When to use subtypes and what to do with them later?

Subtypes are best used in situations where you know there are a certain number of “kinds” of an entity that behave differently. They could have different relationships with “outside” entities, or they could have different attributes – or it might just make sense from a communication perspective to ensure that the different subtypes are clearly displayed on the modeling canvas and defined in the Glossary. However, if the number of subtypes grows very large (dozen+), the model will usually become visually more complicated, reducing its readability to the average user.

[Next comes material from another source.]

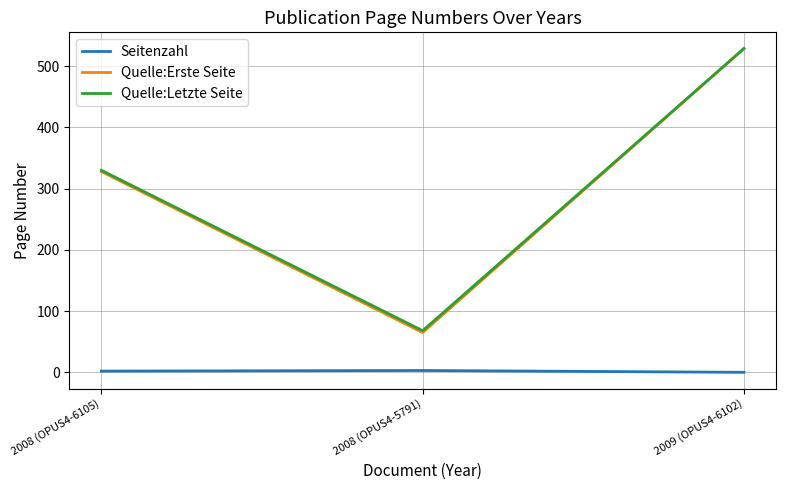

At which label is Quelle:Erste Seite closest to 297?

2008 (OPUS4-6105)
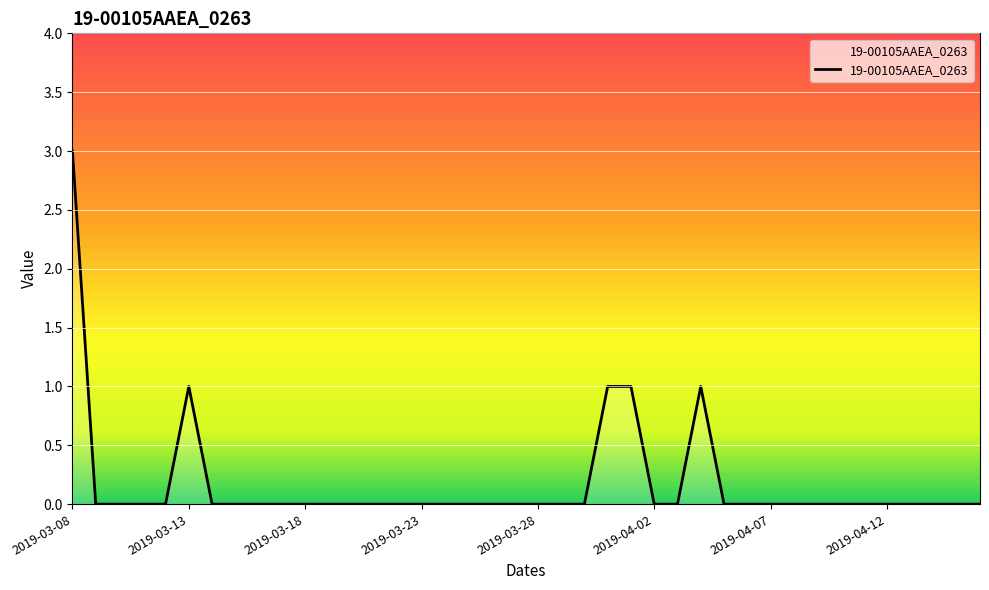

What is the difference between the maximum and minimum values?

3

If you are modeling for a development initiative, such as data warehousing, you will continue from the business model to logical and physical modeling (note: logical modeling is an upcoming feature in Ellie, see our Q2 roadmap update). In these more technical and detailed models, there are usually three alternative ways of handling subtype structures coming from the business model:

  • Modeling only the supertype: in this solution, you are basically pushing all the details from the subtype entities back into the supertype – in effect, all the relationships and extra attributes are added to the supertype and the subtypes disappear as independent entities. This might make sense if e.g. your expected queries will often concern many subtypes at the same time, but it leads to your supertype’s attributes becoming “sparse”, as not all the attributes are relevant for all the instances.
  • Modeling only the subtypes: in this solution, you forgo the supertype entity and only keep the lower-level subtypes. All the relationships and attributes from the supertype (that are by definition common to all subtypes) need to be repeated for every subtype. This works rather well when there’s very little that is common to all the subtypes, but if there’s a lot of data on the supertype, it causes replication (i.e. denormalization of data).
  • Modeling the supertype and the subtypes as separate entities: in this solution, you will need to create explicit relationships between the subtypes and the supertype, as they are now separate. The supertype entity contains a union of all the keys from all the subtypes and all their common attributes. This solution might require some extra programming logic to make sure that the supertype and subtypes stay in sync (i.e. when encountering a new key, insert it into both supertype and the relevant subtype).

Whatever your end result is going to be, subtype-supertype structures are very powerful patterns for your business model. They’re very easy to do in Ellie – just click and drag! – so put this pattern in your mental toolbox and get modeling!